You see,  I feel like I have truly benefited from the crusade of feminism.  I have had the freedom to be educated through the public and private institutions of my choosing.  I have had the freedom to form opinions based off my education and experiences.  I have the freedom to vote.   I have been able to gain fairly lucrative employment to support myself and then myself and my husband and now even my husband and my child.  I have been able to keep that employment while pregnant and after have a child.  I have been able to do pretty much whatever I'd like to do.

That being said.  I believe I have been discriminated against because I am a female.

But here is the thing that I have been battling inside my head... and now on this post.... I don't know if that discrimination was necessarily a bad thing.

First I must say, there is no question I have been treated differently than a man because I am a woman.  And I like that.  I like chivalry.  I honestly think it makes the world a better place.  Of course I can open my own door and bring my own jacket and wait my turn in line.  I think these small acts of respect shown to women helps put the world in its proper place.  Because at the end of the day, the bottom line is: men and women are not the same.  And if for no other reason than because women bare children, I believe they should receive an extra bit of respect.

But back to the discrimination.  Within my career, a career that is predominately women, I have been discriminated against because I am a woman.  Although I was a better candidate, I was not hired for a position because I was not male.  I have not been able to climb up the leadership ladder where all my male counterparts have.  The list goes on.  There is no question I have been treated differently because I am a female.

And although it has been extremely frustrating, here is the statement that I feel the need to say, I don't know if me being discriminated against was necessarily a bad thing.
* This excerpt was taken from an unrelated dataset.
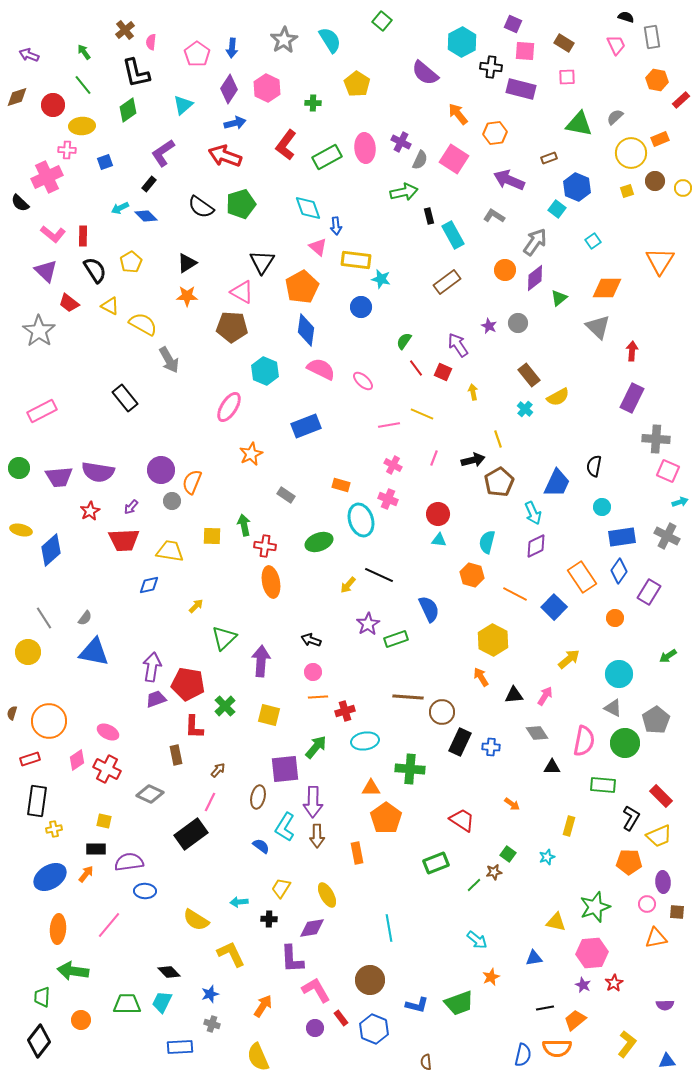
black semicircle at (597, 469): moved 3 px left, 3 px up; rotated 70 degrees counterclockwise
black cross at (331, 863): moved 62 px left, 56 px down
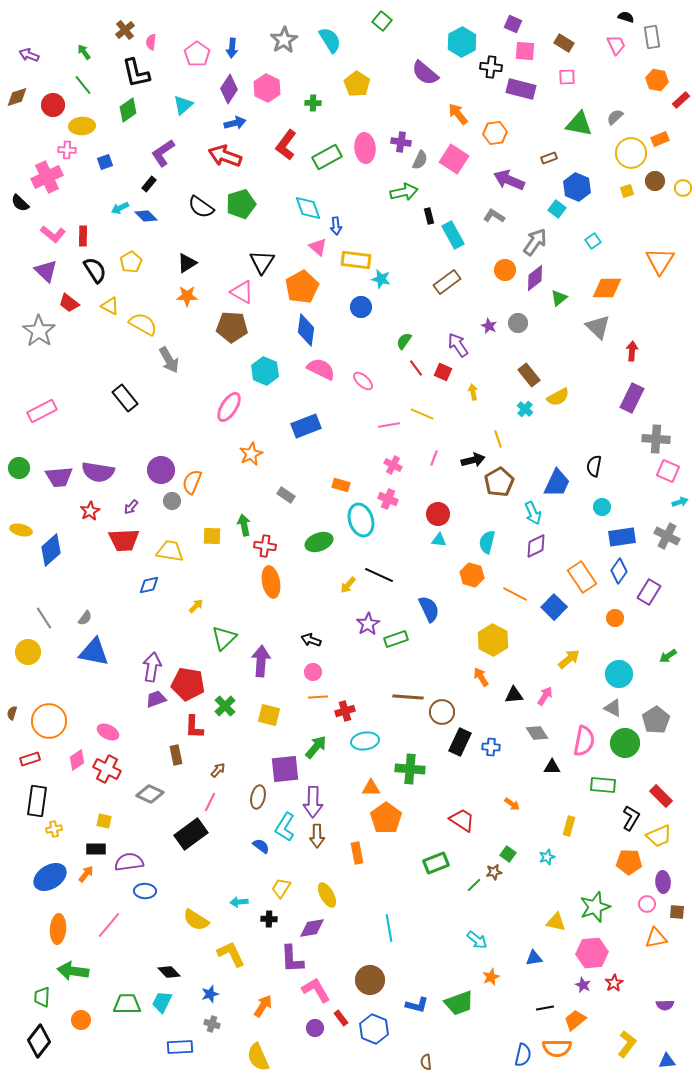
purple cross at (401, 142): rotated 18 degrees counterclockwise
Now I fully recognize a "true" feminist would say I have been brainwashed by my culture.  I am a beaten puppy that has accepted my role as the subservient sex.  And I guess there isn't much I can say in defense against that other than I recognize that this is a possibility.

But on the other hand, maybe the fact is: men and women are created differently and play separate and important roles in society because of their differences.  

In other words, maybe I have been discriminated against for good reason.  Not just because I am a woman, but maybe because I am a woman that acts like a woman.  And sometimes a man that acts like a man can do a job better than a woman that acts like a woman.

I don't know.  I wrestle with these ideas all the time.  What is nature?  What is nurture? Is it true that women and men inherently are different?  I know it's kind of a chicken and an egg question.  But I'll tell you what has been very interesting to watch.  My 1 year old boy.  He has had stuffed dolls in his toy box for months.  He rarely plays with them.  On the other hand, we noticed him making cool motor noises as he played with toy cars at grandmas' houses.  So for his birthday we got him a toy monster truck.  Now that he has a truck it is the only toy he plays with.  This was not a learned behavior.  If anything he should be playing more with dolls because he plays with 2 girls everyday who loves their dolls.... but no he loves his truck.  Brad has not been taught to like a truck more than a doll.  We didn't encourage him to play with the truck more than the dolls.  But now he only plays with his truck.  Which is evidence to me that there is an inherent difference between males and females.  I had heard this over and over again from other moms.  This difference between boys and girls.  But it has been so interesting to watch it first hand with my son.

So where do I stand as far as feminism goes?  I believe everyone should have equal rights in this world.  Everyone should have the right to do whatever they can and want as long as it doesn't infringe on the rights of others.  But the bottom line is: men and women are different.  And I believe the differences between them makes the world a more balanced place.  Trying to ignore or erase those differences, trying to treat everyone exactly the same, hurts people in the end.  So any artificial rule or law to try and make things 50/50 or "equal" is ridiculous.  The idea that all positions in a company or in a political body should have equal parts male and females will only hurt society.

So what do I believe in?  What would I march for?  A world where everyone, no matter what they look like, can become and be whatever they'd like to be.  A world that looks at skills and talents and chooses the best.

Do I believe the women who marched around last weekend were marching for that?  I have no idea.  And honestly, I don't know if they knew either.


1 comment:

Aaron and Camile said...

I get stuck on the feminism thing too. I liked reading your thoughts.